PHOENIX — Want to fly, work, or attend that long-awaited concert? It could soon depend on whether you’ve gotten a COVID vaccine. However, some lawmakers in Arizona want to take power away from businesses to refuse service if someone isn’t vaccinated. A bill heading to the state House floor takes aim at the issue.
“If a mandate gets passed that says you cannot refuse business to folks that are not wearing a mask or are not vaccinated, I don’t think businesses are going to be happy to comply with that,” said Employment Attorney Joshua Black.
Black is an employment attorney and expects the law to be challenged, if passed. Framed as protection for employees and patrons, the Republican-backed bill would allow employees to refuse to get the COVID vaccine even if required by their employer. It would also prohibit businesses like large venues or airlines from requiring proof of vaccination for entry.

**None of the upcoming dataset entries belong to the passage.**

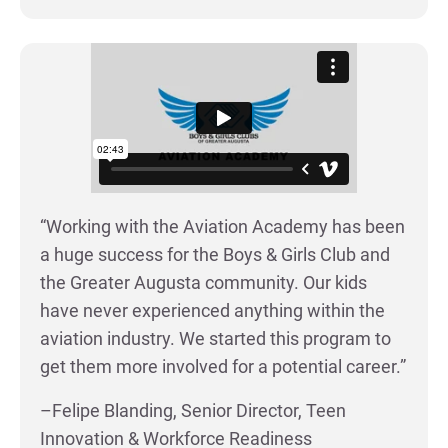
“Working with the Aviation Academy has been
a huge success for the Boys & Girls Club and
the Greater Augusta community. Our kids
have never experienced anything within the
aviation industry. We started this program to
get them more involved for a potential career.”
–Felipe Blanding, Senior Director, Teen
Innovation & Workforce Readiness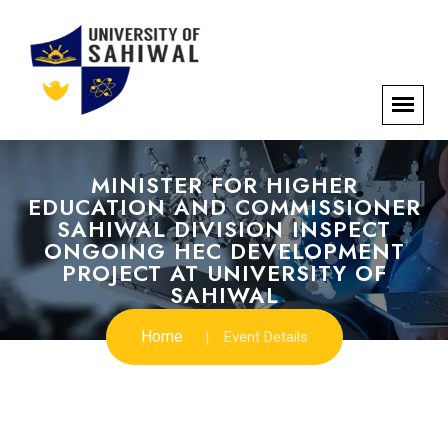
MINISTER FOR HIGHER
EDUCATION AND COMMISSIONER
SAHIWAL DIVISION INSPECT
ONGOING HEC DEVELOPMENT
PROJECT AT UNIVERSITY OF
SAHIWAL
Home
Event Details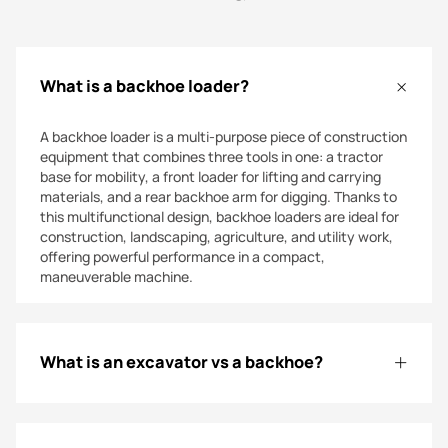
steer loaders today for superior durability, effortless
control, and dependable performance, experiencing
power and versatility on every job site!
What is a backhoe loader?
A backhoe loader is a multi-purpose piece of construction
equipment that combines three tools in one: a tractor
base for mobility, a front loader for lifting and carrying
materials, and a rear backhoe arm for digging. Thanks to
this multifunctional design, backhoe loaders are ideal for
construction, landscaping, agriculture, and utility work,
offering powerful performance in a compact,
maneuverable machine.
What is an excavator vs a backhoe?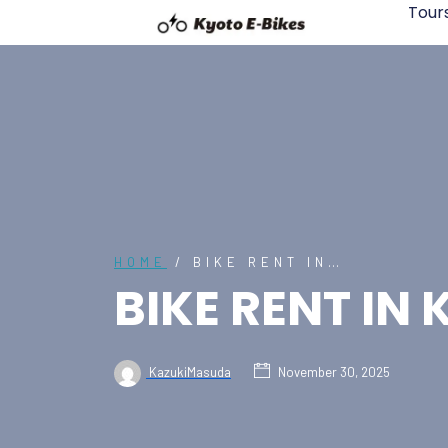
Tour
HOME
/ BIKE RENT IN…
BIKE RENT IN
KazukiMasuda
November 30, 2025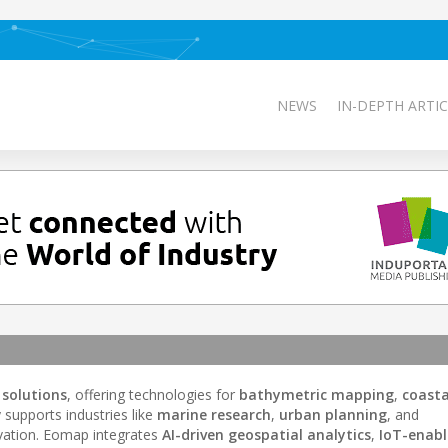
NEWS
IN-DEPTH ARTIC
solutions
, offering technologies for
bathymetric mapping
,
coasta
supports industries like
marine research
,
urban planning
, and
ovation. Eomap integrates
AI-driven geospatial analytics
,
IoT-enab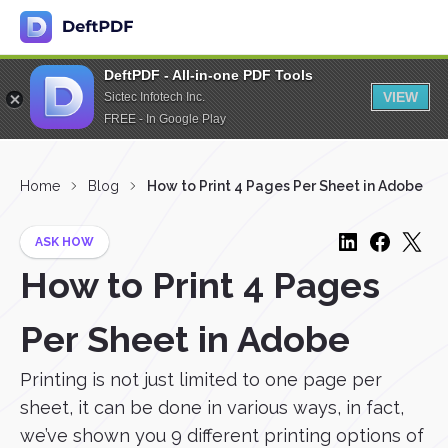
DeftPDF - All-in-one PDF Tools
VIEW
Sictec Infotech Inc.
FREE - In Google Play
Home
Blog
How to Print 4 Pages Per Sheet in Adobe
ASK HOW
How to Print 4 Pages
Per Sheet in Adobe
Printing is not just limited to one page per
sheet, it can be done in various ways, in fact,
we’ve shown you 9 different printing options of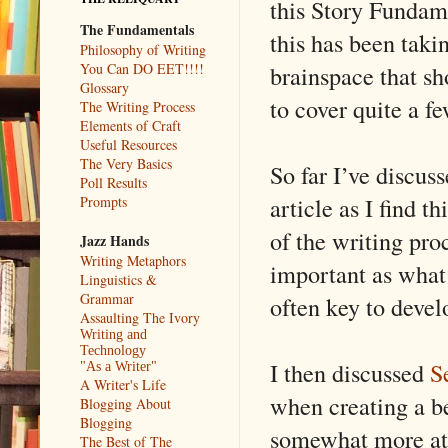
this Story Fundame
The Fundamentals
this has been taki
Philosophy of Writing
brainspace that sh
You Can DO EET!!!!
Glossary
to cover quite a few
The Writing Process
Elements of Craft
Useful Resources
The Very Basics
So far I’ve discus
Poll Results
article as I find 
Prompts
of the writing pro
Jazz Hands
Writing Metaphors
important as what 
Linguistics &
Grammar
often key to devel
Assaulting The Ivory
Writing and
Technology
I then discussed
S
"As a Writer"
A Writer's Life
when creating a b
Blogging About
Blogging
somewhat more att
The Best of The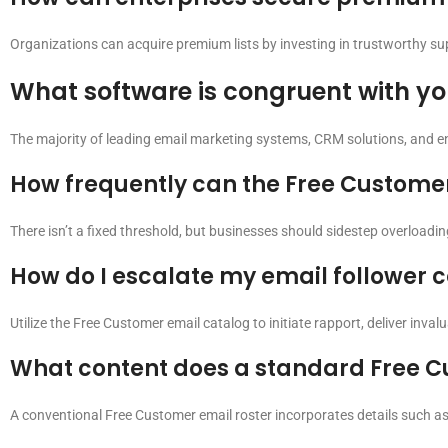
Organizations can acquire premium lists by investing in trustworthy suppl
What software is congruent with yo
The majority of leading email marketing systems, CRM solutions, and e
How frequently can the Free Customer
There isn’t a fixed threshold, but businesses should sidestep overloading
How do I escalate my email follower 
Utilize the Free Customer email catalog to initiate rapport, deliver inval
What content does a standard Free C
A conventional Free Customer email roster incorporates details such as t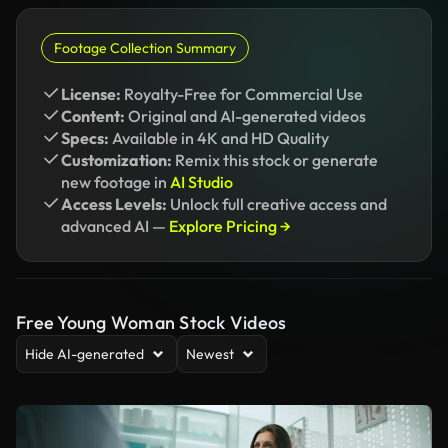
Footage Collection Summary
License:
Royalty-Free for Commercial Use
Content:
Original and AI-generated videos
Specs:
Available in 4K and HD Quality
Customization:
Remix this stock or generate
new footage in
AI Studio
Access Levels:
Unlock full creative access and
advanced AI —
Explore Pricing →
Free Young Woman Stock Videos
Hide AI-generated
Newest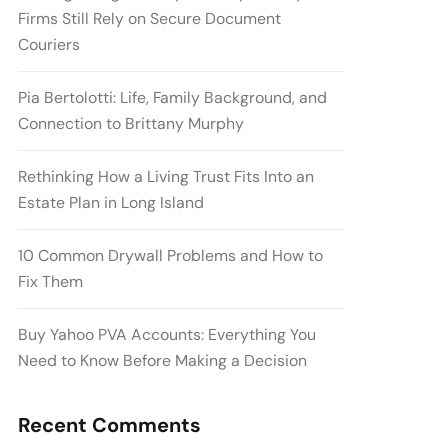
Firms Still Rely on Secure Document
Couriers
Pia Bertolotti: Life, Family Background, and
Connection to Brittany Murphy
Rethinking How a Living Trust Fits Into an
Estate Plan in Long Island
10 Common Drywall Problems and How to
Fix Them
Buy Yahoo PVA Accounts: Everything You
Need to Know Before Making a Decision
Recent Comments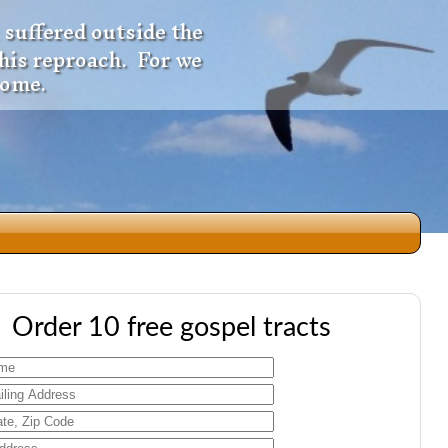
 suffered outside the
 his reproach. For we
come.
dio
Order 10 free gospel tracts
f
e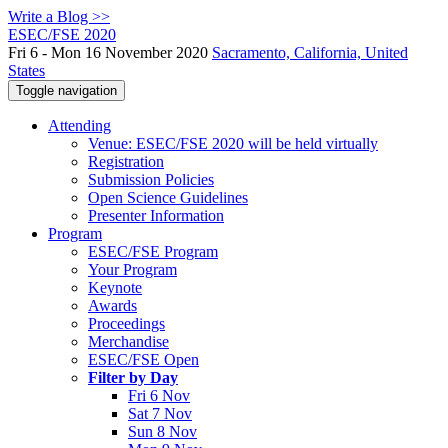
Write a Blog >>
ESEC/FSE 2020
Fri 6 - Mon 16 November 2020
Sacramento, California, United
States
Toggle navigation
Attending
Venue: ESEC/FSE 2020 will be held virtually
Registration
Submission Policies
Open Science Guidelines
Presenter Information
Program
ESEC/FSE Program
Your Program
Keynote
Awards
Proceedings
Merchandise
ESEC/FSE Open
Filter by Day
Fri 6 Nov
Sat 7 Nov
Sun 8 Nov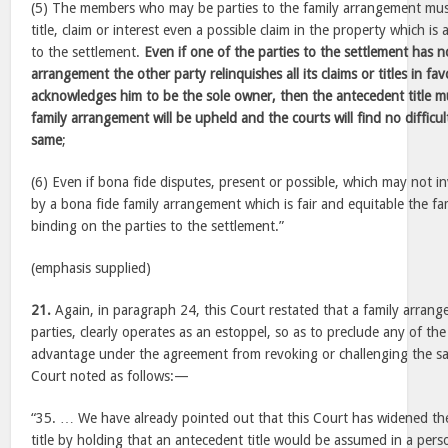
(5) The members who may be parties to the family arrangement mu
title, claim or interest even a possible claim in the property which i
to the settlement.
Even if one of the parties to the settlement has n
arrangement the other party relinquishes all its claims or titles in f
acknowledges him to be the sole owner, then the antecedent title 
family arrangement will be upheld and the courts will find no difficul
same
;
(6) Even if bona fide disputes, present or possible, which may not inv
by a bona fide family arrangement which is fair and equitable the fa
binding on the parties to the settlement.”
(emphasis supplied)
21.
Again, in paragraph 24, this Court restated that a family arran
parties, clearly operates as an estoppel, so as to preclude any of th
advantage under the agreement from revoking or challenging the s
Court noted as follows:—
“35. … We have already pointed out that this Court has widened th
title by holding that an antecedent title would be assumed in a pe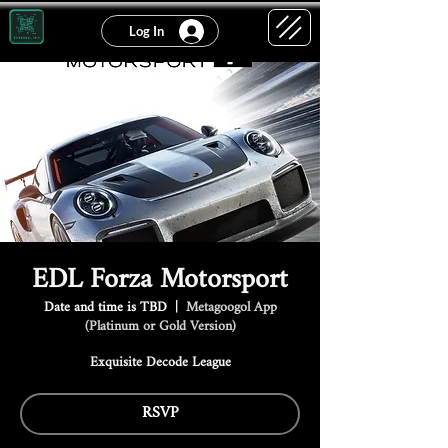
Log In
EDL Forza Motorsport
Date and time is TBD
  |  
Metagoogol App
(Platinum or Gold Version)
Exquisite Decode League
RSVP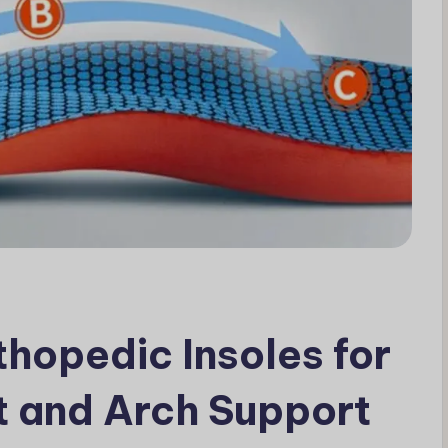
hopedic Insoles for
 and Arch Support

“I’m somebody that has a respect for an individual to choose whether or not they want to inject something into their body,” said State Rep Bret Roberts (R) LD11.
Representative Roberts is sponsoring the bill. The subject is making headlines after President Biden’s administration said it’s working on creating standards for people to prove they have been vaccinated against COVID-19.
“I don’t think it’s right for a business to basically have the capability of refusing service to individuals and having them participate in commerce and things of that nature simply because they choose not to do so,” said Roberts.
Right now, the public seems to be split on the issue.
“If they make it mandatory, like I mean masks are mandatory and we have to wear it so if they did make it mandatory and we had to get a vaccine to travel that’s what we have to do, have to follow the rules,” said one woman.
“No one's asking me if I got a flu shot to go get a McDouble at McDonald's, so, I don’t see why it would be any different with COVID,” said another man.
Other state reps like Tony Navarrete say the same people who are backing this bill to take away business rights, also supported giving them the rights to refusing service to people in the LGBTQ community. It all seems to point to a long debate ahead and one that may turn partisan quickly.
“It seems more politically motivated than actually concerned about the liberty of either employees or companies,” said Black.